Jürgen Klinsmann e Joachim Löw chegaram ao comando da Alemanha em 2004 (Getty Images )
–
Quando concordei em assumir como técnico da Alemanha naquele verão
(inverno no Brasil, em 2004), com Joachim Löw como meu assistente, tive a
chance de decidir sobre a direção que a equipe tomaria. Nós dois
começamos o processo de regeneração, tentando dar à nossa seleção uma
identidade. Decidimos implementar um espírito ofensivo na equipe,
passando a bola no chão e partindo da linha de trás para frente o mais
rápido possível usando o futebol dinâmico – disse Klinsmann, atual
treinador dos Estados Unidos, em artigo publicado pela "BBC" em 2010. O jornalista Ralf Itzel, correspondente alemão no Brasil, diz que Klinsmann e Löw, o atual treinador da equipe, têm estilos distintos, mas ambos contribuíram de forma fundamental para esta mudança. Ele revela ainda uma medida curiosa adotada pelo ex-treinador.
– Klinsmann sempre foi o motivador, mais extrovertido, enquanto o Löw era o cara da tática, que observava os adversários.

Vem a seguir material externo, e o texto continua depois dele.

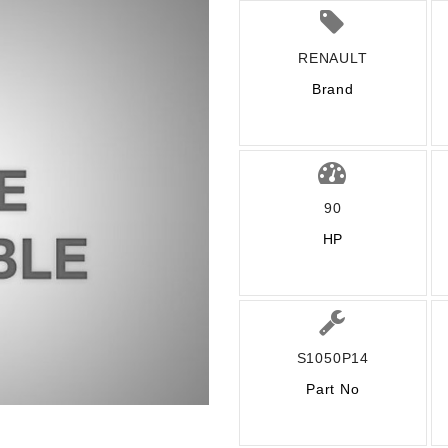
RENAULT
Brand
90
HP
S1050P14
Part No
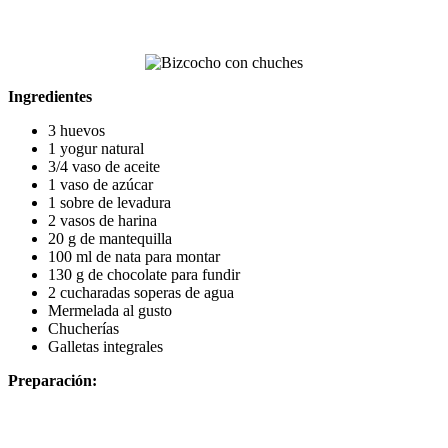
Ingredientes
3 huevos
1 yogur natural
3/4 vaso de aceite
1 vaso de azúcar
1 sobre de levadura
2 vasos de harina
20 g de mantequilla
100 ml de nata para montar
130 g de chocolate para fundir
2 cucharadas soperas de agua
Mermelada al gusto
Chucherías
Galletas integrales
Preparación:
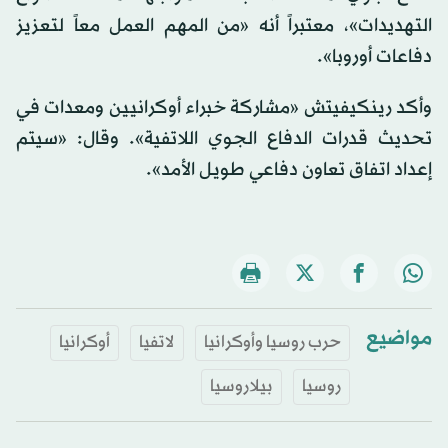
التهديدات»، معتبراً أنه «من المهم العمل معاً لتعزيز
دفاعات أوروبا».
وأكد رينكيفيتش «مشاركة خبراء أوكرانيين ومعدات في
تحديث قدرات الدفاع الجوي اللاتفية». وقال: «سيتم
إعداد اتفاق تعاون دفاعي طويل الأمد».
مواضيع
حرب روسيا وأوكرانيا
لاتفيا
أوكرانيا
روسيا
بيلاروسيا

Foi o Klinsmann quem inventou essa história de uniforme vermelho por achar que precisávamos ser mais agressivos. Nunca houve esse vermelho nos uniformes na Alemanha. Se hoje temos esse vermelho e preto, foi uma coisa dele.
influência estrangeira
– Estávamos pensando exatamente como vocês brasileiros pensam hoje: que não precisávamos aprender nada. E fomos jogando cada vez pior, pior e pior – disse o ex-jogador alemão Paul Breitner, campeão do mundo em 1974.

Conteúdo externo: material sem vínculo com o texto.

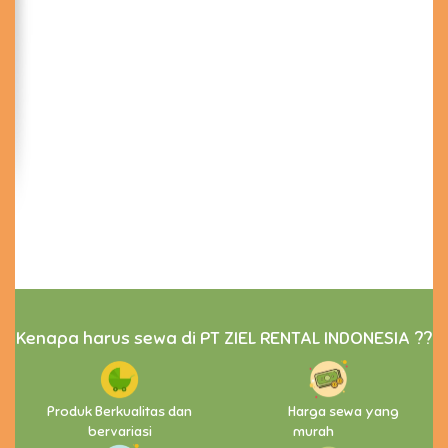
Kenapa harus sewa di PT ZIEL RENTAL INDONESIA ??
Produk Berkualitas dan
Harga sewa yang
bervariasi
murah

Com uma dose de humildade, a avalanche que foi a partida desta terça-feira no Mineirão pode trazer alguns ensinamentos para os brasileiros. Até porque a Alemanha de 2000 e 2004 tinha muitas semelhanças com o Brasil de 2014. Além da falta de resultados, a seleção brasileira tem uma grande deficiência para revelar grandes jogadores, apesar da facilidade histórica de criar talentos para o mundo.
David Luiz é dos jogadores brasileiros que apareceram apenas no futebol do exterior (Foto: Agência Reuters)

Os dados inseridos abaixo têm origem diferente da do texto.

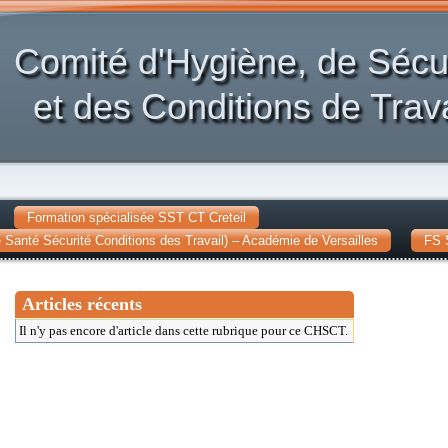
Comité d'Hygiène, de Sécu
et des Conditions de Trava
Formation spécialisée SST CT Creteil
Santé Sécurité Conditions des Travail) – Académie de Versailles
FS 
Articles récents
Il n'y pas encore d'article dans cette rubrique pour ce CHSCT.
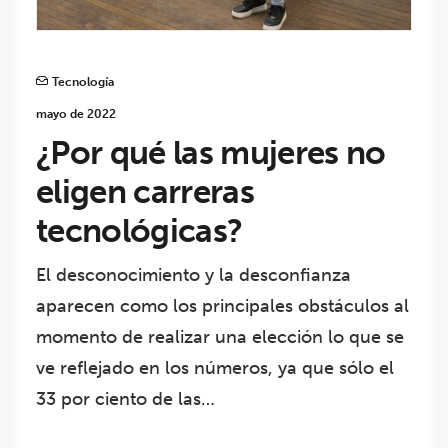
Tecnología
mayo de 2022
¿Por qué las mujeres no
eligen carreras
tecnológicas?
El desconocimiento y la desconfianza
aparecen como los principales obstáculos al
momento de realizar una elección lo que se
ve reflejado en los números, ya que sólo el
33 por ciento de las…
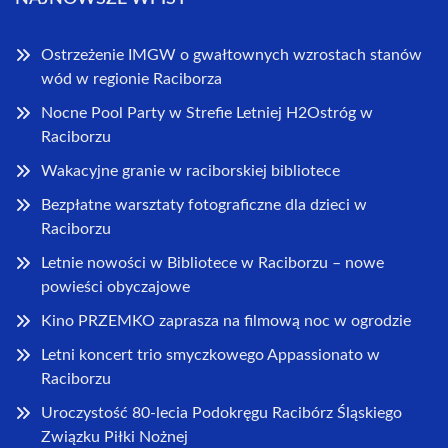
Ostrzeżenie IMGW o gwałtownych wzrostach stanów
wód w regionie Raciborza
Nocne Pool Party w Strefie Letniej H2Ostróg w
Raciborzu
Wakacyjne granie w raciborskiej bibliotece
Bezpłatne warsztaty fotograficzne dla dzieci w
Raciborzu
Letnie nowości w Bibliotece w Raciborzu – nowe
powieści obyczajowe
Kino PRZEMKO zaprasza na filmową noc w ogrodzie
Letni koncert trio smyczkowego Appassionato w
Raciborzu
Uroczystość 80-lecia Podokręgu Racibórz Śląskiego
Związku Piłki Nożnej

Os problemas da base vão além. Dos jogadores que começaram a partida contra a Alemanha, David Luiz, Dante, Luiz Gustavo e Hulk tornaram-se conhecidos primeiro no exterior, antes de serem "descobertos" pelos brasileiros. Para não falar de Pepe, Deco, Diego Costa, Thiago Motta e outros que deixaram o futebol brasileiro precocemente e se naturalizaram para defender as cores de grandes seleções europeias.
Os alemães não têm vergonha em reconhecer que, durante o período de crise, foram até países vizinhos para "copiar" fórmulas vencedoras. Na França, na Holanda e na Espanha, os treinadores encontraram modelos de sucesso que poderiam ser importados para o futebol local. Na visão de Ralf Itzel, a inspiração em escolas estrangeiras pode ser muito bem-vinda.
Chegada de Van Gaal ao Bayern, em 2009, foi positiva, dizem alemães (Foto: Marcos Ribolli)
– A
mudança na Alemanha teve uma forte influência estrangeira. Chegaram
técnicos de fora, como o (holandês) Van Gaal (para o Bayern de Munique),
o (espanhol) Guardiola (ex-Barcelona) chegou agora (ao Bayern)... Os
alemães se abriram para os estrangeiros, e outros saíram para aprender
fora do país. Os alemães viram que não poderiam continuar com as mesmas
coisas de sempre.Ainda assim, há quem acredite que não é tão simples assim apenas copiar o modelo alemão, por questões culturais, como o avalia jornalista germânico Kai Schiller, do “Hamburger Abendblatt”.
– As culturas são muito diferentes, e é difícil de comparar. O Brasil tem tantos jogadores bons que nunca teve problema para construir uma seleção. Neste Mundial, parece que teve dificuldades para encontrar bons jogadores na frente.